Despite marginal improvements earlier in the year, refinance activity has slowed as most homeowners still hold sub-6% loans.

What’s influencing mortgage rates?

Several market forces continue to impact today’s mortgage rates:

  • Federal Reserve policy: Despite past rate cuts, mortgage lenders remain cautious due to inflation concerns.
  • Supply and demand: Inventory is up 29% year-over-year, but demand remains constrained by affordability issues.
  • Home price trends: Prices are softening in the South and West, but holding in the Northeast and Midwest.

How to qualify for the best mortgage rate

To get the lowest rate available, borrowers should:

  • Boost credit scores: Aim for 740+ to qualify for top-tier rates.
  • Make a larger down payment: Reduces lender risk and often yields better pricing.
  • Lower your debt-to-income ratio: Less existing debt = better terms.
  • Shop around: Compare quotes across lenders, including Zillow’s BuyAbility tool.
  • Consider loan types: Fixed vs. ARM, FHA vs. conventional—each has pros and cons depending on your financial situation.
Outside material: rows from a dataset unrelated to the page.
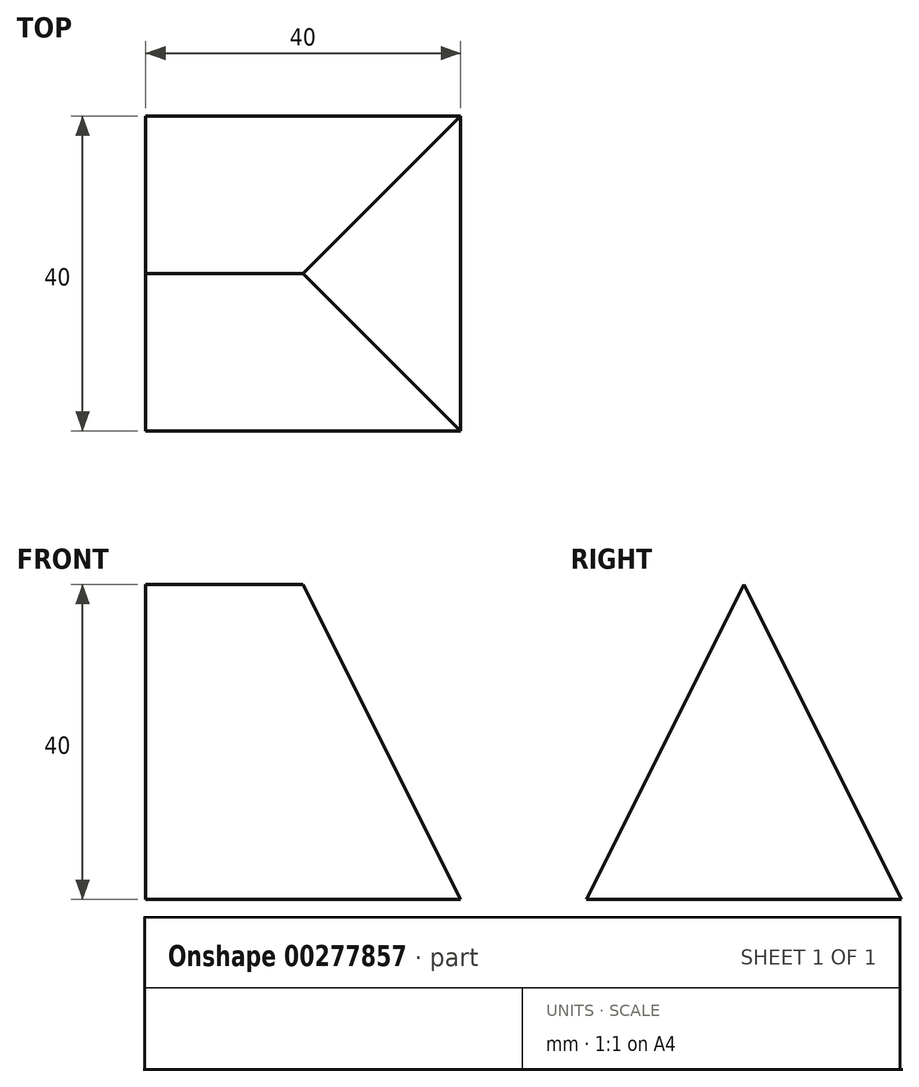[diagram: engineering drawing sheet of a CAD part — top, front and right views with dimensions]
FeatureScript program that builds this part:
annotation { "Feature Type Name" : "Feature", "Feature Type Description" : "" }
export const myFeature = defineFeature(function(context is Context, id is Id, definition is map)
    precondition{}
    {
        {
            var Q0;
            Q0=qCreatedBy(makeId("Right.planeOp"),FACE);
            var sketch = newSketch(context, id + "F0", { "sketchPlane" : qUnion([Q0])});
            skLineSegment(sketch, "E0.bottom", {"start": v(-20, 0) * mm, "end": v(20, 0) * mm});
            skLineSegment(sketch, "E1", {"start": v(-20, 0) * mm, "end": v(0, 40) * mm});
            skLineSegment(sketch, "E2", {"start": v(0, 40) * mm, "end": v(20, 0) * mm});
            skSolve(sketch);
        }
        {
            var Q0;
            Q0 = qSketchRegion(id + "F0", true);
            extrude(context, id + "F1", {"entities" : qUnion([Q0]), "depth" : 40 * mm});
        }
        {
            var Q0;
            Q0=qCreatedBy(makeId("Front.planeOp"),FACE);
            var sketch = newSketch(context, id + "F2", { "sketchPlane" : qUnion([Q0])});
            skLineSegment(sketch, "E3.0", {"start": v(40, 0) * mm, "end": v(40, 40) * mm});
            skLineSegment(sketch, "E4.0", {"start": v(40, 40) * mm, "end": v(20, 40) * mm});
            skLineSegment(sketch, "E5", {"start": v(40, 0) * mm, "end": v(20, 40) * mm});
            skPoint(sketch, "E6.orphan", {"position": v(0, 40) * mm});
            skSolve(sketch);
        }
        {
            var Q0;
            Q0 = qSketchRegion(id + "F2", true);
            extrude(context, id + "F3", {"entities" : qUnion([Q0]), "operationType" : NewBodyOperationType.REMOVE, "oppositeDirection" : true, "depth" : 40 * mm, "symmetric" : true});
        }
    });
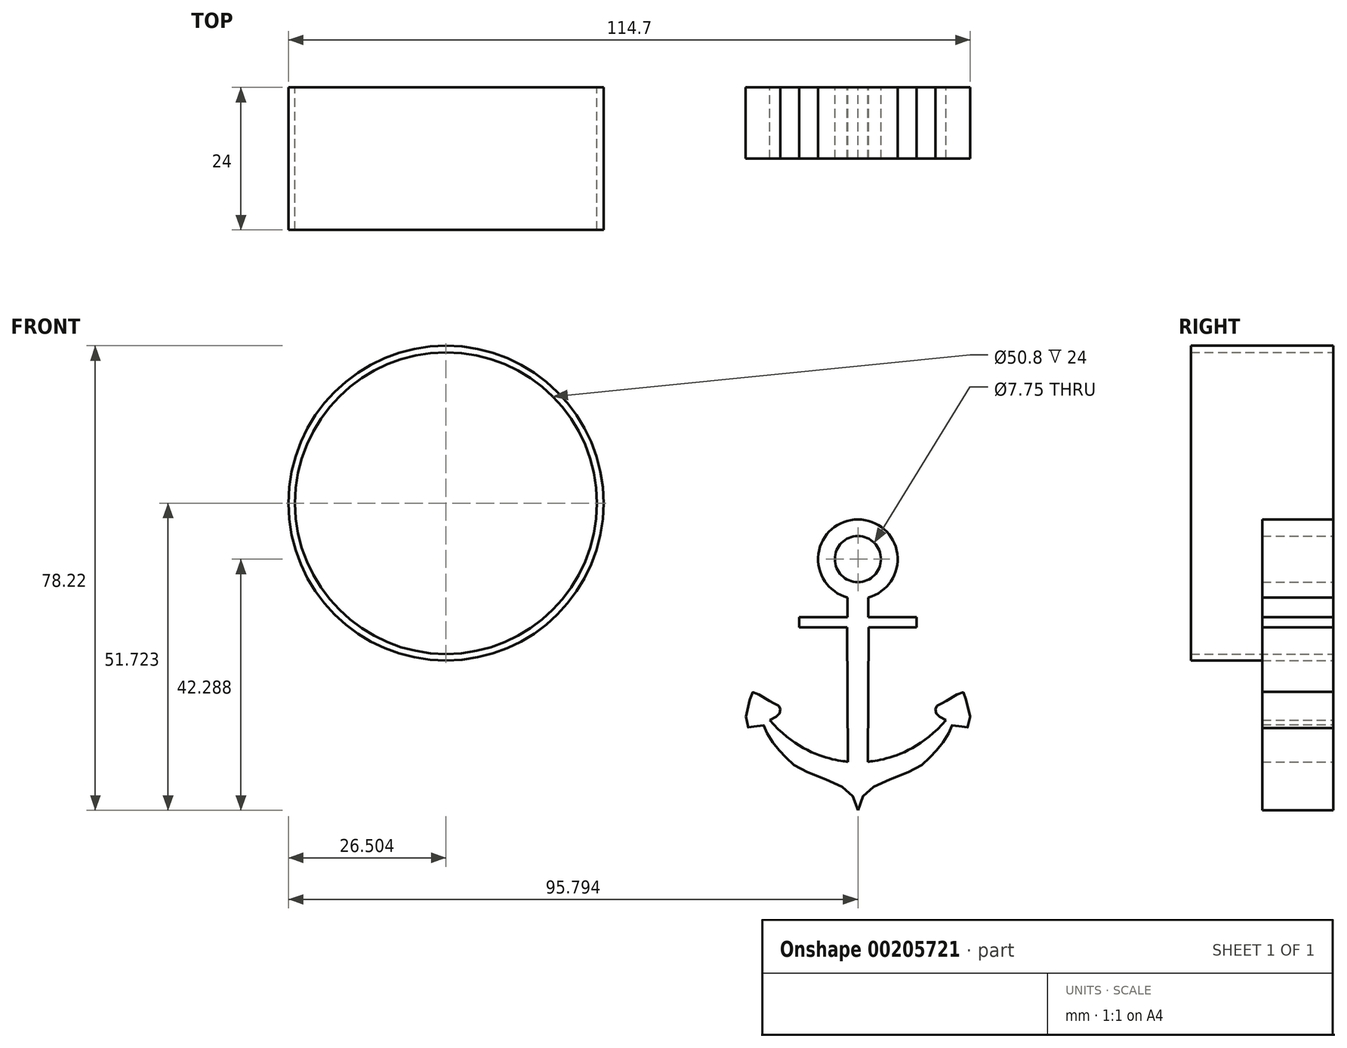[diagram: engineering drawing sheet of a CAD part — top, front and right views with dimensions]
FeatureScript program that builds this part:
annotation { "Feature Type Name" : "Feature", "Feature Type Description" : "" }
export const myFeature = defineFeature(function(context is Context, id is Id, definition is map)
    precondition{}
    {
        {
            var Q0;
            Q0=qCreatedBy(makeId("Front.planeOp"),FACE);
            var sketch = newSketch(context, id + "F0", { "sketchPlane" : qUnion([Q0])});
            skCircle(sketch, "E0", {"center": v(-23.28, 15.3) * mm, "radius": 3.88 * mm});
            skArc(sketch, "E1", {"start": v(-21.53, 8.85) * mm, "mid": v(-23.28, 22) * mm, "end": v(-25.02, 8.85) * mm});
            skLineSegment(sketch, "E2", {"start": v(-25.02, 8.85) * mm, "end": v(-25.02, 5.56) * mm});
            skLineSegment(sketch, "E3", {"start": v(-25.02, 5.56) * mm, "end": v(-33.15, 5.56) * mm});
            skLineSegment(sketch, "E4", {"start": v(-33.15, 5.56) * mm, "end": v(-33.15, 3.81) * mm});
            skLineSegment(sketch, "E5", {"start": v(-33.15, 3.81) * mm, "end": v(-25.07, 3.81) * mm});
            skLineSegment(sketch, "E6", {"start": v(-25.07, 3.81) * mm, "end": v(-24.97, -18.82) * mm});
            skFitSpline(sketch, "E7", {"points": [v(-24.97, -18.82) * mm, v(-38.12, -11.75) * mm], "startDerivative": vector(-4.77, 0.72) * mm, "endDerivative": vector(-15.97, 18.98) * mm});
            skFitSpline(sketch, "E8", {"points": [v(-38.12, -11.75) * mm, v(-38.12, -11.77) * mm, v(-37.22, -11.31) * mm, v(-36.63, -10.9) * mm, v(-36.4, -10.53) * mm, v(-36.3, -10.07) * mm, v(-36.42, -9.64) * mm, v(-36.56, -9.43) * mm, v(-36.88, -9.2) * mm, v(-37.57, -8.88) * mm, v(-38.44, -8.4) * mm, v(-40.95, -7.04) * mm, v(-41, -7.09) * mm, v(-41.08, -7.29) * mm, v(-42.14, -12.38) * mm, v(-40.97, -13.09) * mm, v(-39.27, -12.55) * mm, v(-38.6, -13.87) * mm, v(-37.17, -16.1) * mm, v(-35.64, -17.8) * mm, v(-33.21, -19.87) * mm, v(-25.9, -23.03) * mm, v(-23.27, -27) * mm], "startDerivative": vector(-3.71, 10.28) * mm, "endDerivative": vector(10.29, -66.24) * mm});
            skLineSegment(sketch, "E9", {"start": v(-23.28, 15.3) * mm, "end": v(-23.28, 12.34) * mm, "construction": true});
            skLineSegment(sketch, "E10.MirrorCS", {"start": v(-21.53, 8.85) * mm, "end": v(-21.53, 5.56) * mm});
            skLineSegment(sketch, "E11.MirrorCS", {"start": v(-13.4, 5.56) * mm, "end": v(-13.4, 3.81) * mm});
            skFitSpline(sketch, "E12.MirrorCS", {"points": [v(-8.43, -11.75) * mm, v(-8.43, -11.77) * mm, v(-9.33, -11.31) * mm, v(-9.92, -10.9) * mm, v(-10.16, -10.53) * mm, v(-10.25, -10.07) * mm, v(-10.13, -9.64) * mm, v(-9.99, -9.43) * mm, v(-9.67, -9.2) * mm, v(-8.99, -8.88) * mm, v(-8.12, -8.4) * mm, v(-5.6, -7.04) * mm, v(-5.56, -7.09) * mm, v(-5.47, -7.29) * mm, v(-4.41, -12.38) * mm, v(-5.58, -13.09) * mm, v(-7.28, -12.55) * mm, v(-7.96, -13.87) * mm, v(-9.38, -16.1) * mm, v(-10.9, -17.8) * mm, v(-13.34, -19.87) * mm, v(-20.64, -23.03) * mm, v(-23.28, -27) * mm], "startDerivative": vector(3.71, 10.28) * mm, "endDerivative": vector(-10.29, -66.24) * mm});
            skFitSpline(sketch, "E13.MirrorCS", {"points": [v(-21.58, -18.82) * mm, v(-8.43, -11.75) * mm], "startDerivative": vector(4.77, 0.72) * mm, "endDerivative": vector(15.97, 18.98) * mm});
            skLineSegment(sketch, "E14.MirrorCS", {"start": v(-21.53, 5.56) * mm, "end": v(-13.4, 5.56) * mm});
            skLineSegment(sketch, "E15.MirrorCS", {"start": v(-13.4, 3.81) * mm, "end": v(-21.49, 3.81) * mm});
            skLineSegment(sketch, "E16.MirrorCS", {"start": v(-21.49, 3.81) * mm, "end": v(-21.58, -18.82) * mm});
            skPoint(sketch, "E17.center.orphan", {"position": v(-72.77, 0) * mm});
            skSolve(sketch);
        }
        {
            var Q0;
            Q0 = qSketchRegion(id + "F0", true);
            extrude(context, id + "F1", {"entities" : qUnion([Q0]), "depth" : 12 * mm});
        }
        {
            var Q0;
            Q0=qCreatedBy(makeId("Front.planeOp"),FACE);
            var sketch = newSketch(context, id + "F2", { "sketchPlane" : qUnion([Q0])});
            skCircle(sketch, "E18", {"center": v(-92.57, 24.74) * mm, "radius": 25.4 * mm});
            skCircle(sketch, "E19", {"center": v(-92.57, 24.74) * mm, "radius": 26.5 * mm});
            skSolve(sketch);
        }
        {
            var Q0;
            Q0 = qSketchRegion(id + "F2", true);
            extrude(context, id + "F3", {"entities" : qUnion([Q0]), "depth" : 24 * mm});
        }
    });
Should you buy or refinance now?

With mortgage rates near 6.6%, buyers must weigh urgency against affordability. Those locked into lower pandemic-era rates are unlikely to refinance unless they’re pursuing cash-out options or switching loan types. Still, some scenarios make refinancing worthwhile:

  • You can reduce your rate by at least 1%.
  • You want to access home equity.
  • You plan to switch from an FHA loan to a conventional loan.
  • You’re moving from an ARM to a fixed-rate mortgage.

What happens next?

Barring a major shift in economic data or Fed policy, mortgage rates may remain range-bound through Q3. Continued inflation moderation could eventually open the door to rate relief by late 2025.